While referring to Romeo’s melancholic brooding over Rosaline, Benvolio maintains that it seems as if Romeo has formed a strong, inextricable bond with the dark and gloomy night.

This personification highlights Romeo’s reluctance to disengage himself from any thoughts of Rosaline. By emphasizing that the night is Romeo’s abiding friend, Benvolio is asserting that the night serves to complement Romeo’s sad mood and vice versa.

Example #8

“By love, that first did prompt me to inquire.
He lent me counsel, and I lent him eyes.”

(II. ii. 85-86)

In this quote, Romeo personifies love as a strong and influential person who has a remarkable ability to maneuver people. This graphic personification of love highlights that falling in love is an unintended decision.

He also adds that one has a minimal choice when it comes to choosing one’s beloved.

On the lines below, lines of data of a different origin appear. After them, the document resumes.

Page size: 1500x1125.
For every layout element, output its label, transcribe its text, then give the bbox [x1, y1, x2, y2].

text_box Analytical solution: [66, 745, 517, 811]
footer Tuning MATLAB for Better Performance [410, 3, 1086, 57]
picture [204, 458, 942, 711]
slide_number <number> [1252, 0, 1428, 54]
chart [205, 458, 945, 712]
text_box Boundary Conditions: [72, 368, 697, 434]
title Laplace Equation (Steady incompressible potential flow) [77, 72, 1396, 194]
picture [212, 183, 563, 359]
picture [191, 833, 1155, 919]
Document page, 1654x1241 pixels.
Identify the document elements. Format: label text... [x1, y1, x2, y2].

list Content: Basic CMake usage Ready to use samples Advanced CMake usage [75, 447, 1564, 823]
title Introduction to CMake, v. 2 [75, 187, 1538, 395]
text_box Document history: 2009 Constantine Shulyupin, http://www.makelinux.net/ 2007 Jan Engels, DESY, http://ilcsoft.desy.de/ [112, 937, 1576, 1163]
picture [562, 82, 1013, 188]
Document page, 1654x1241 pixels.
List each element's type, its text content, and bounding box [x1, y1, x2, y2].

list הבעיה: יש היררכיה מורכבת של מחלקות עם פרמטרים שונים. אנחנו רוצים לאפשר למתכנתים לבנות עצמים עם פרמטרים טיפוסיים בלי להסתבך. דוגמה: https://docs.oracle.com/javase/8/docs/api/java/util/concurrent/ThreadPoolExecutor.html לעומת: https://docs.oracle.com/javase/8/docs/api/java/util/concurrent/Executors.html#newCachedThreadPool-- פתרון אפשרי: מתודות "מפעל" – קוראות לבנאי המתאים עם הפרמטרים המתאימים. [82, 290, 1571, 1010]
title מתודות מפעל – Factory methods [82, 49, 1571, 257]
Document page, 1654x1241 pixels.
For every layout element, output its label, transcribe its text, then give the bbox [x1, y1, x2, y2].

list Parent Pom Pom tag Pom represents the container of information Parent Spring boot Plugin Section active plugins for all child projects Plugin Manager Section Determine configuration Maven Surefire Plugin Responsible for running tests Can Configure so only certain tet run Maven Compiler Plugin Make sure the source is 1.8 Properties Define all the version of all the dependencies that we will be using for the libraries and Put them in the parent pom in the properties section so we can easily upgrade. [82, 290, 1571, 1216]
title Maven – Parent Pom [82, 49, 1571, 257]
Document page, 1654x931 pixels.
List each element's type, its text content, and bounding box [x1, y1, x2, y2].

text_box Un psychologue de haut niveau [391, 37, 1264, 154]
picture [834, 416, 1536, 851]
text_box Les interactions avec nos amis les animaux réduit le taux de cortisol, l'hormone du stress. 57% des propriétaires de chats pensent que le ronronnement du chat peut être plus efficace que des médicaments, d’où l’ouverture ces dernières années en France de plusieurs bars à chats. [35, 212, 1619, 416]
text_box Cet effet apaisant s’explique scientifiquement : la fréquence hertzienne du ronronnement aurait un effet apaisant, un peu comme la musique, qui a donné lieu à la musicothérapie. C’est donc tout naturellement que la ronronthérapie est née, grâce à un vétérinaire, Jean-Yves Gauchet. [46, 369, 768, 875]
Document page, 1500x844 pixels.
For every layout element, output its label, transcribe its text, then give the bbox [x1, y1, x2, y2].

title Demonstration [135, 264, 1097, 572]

By stating that love is the one who motivates and counsels Romeo to fall in love, Romeo is emphasizing that when it comes to matters of the heart, love has a tendency to act as an unchosen guide.

Example #9

“The gray-eyed morn smiles on the frowning night,
Check’ring the eastern clouds with streaks of light…”

(II. iii. 1-2)

Stated by Friar Lawrence, this particular quote presents dawn as a gray-eyed individual who jovially replaces the dark and frowning night and casts a series of soft, early morning rays on the clouds. This beautifully vivid personification of dawn serves to highlight the smooth and natural transition of night to early hours of the morning.

Example #10

“Care keeps his watch in every old man’s eye,
And, where care lodges, sleep will never lie…”

(II. iii. 37-38)

In this particular verse, Friar Lawrence maintains that care afflicts all old men and where care resides, one can seldom experience a peaceful sleep. Through this personification of care as an uninvited guest that resides in old people’s minds, Friar Lawrence is trying to make Romeo realize that if he gives into worry, he will be condemned to experience a series of sleepless nights.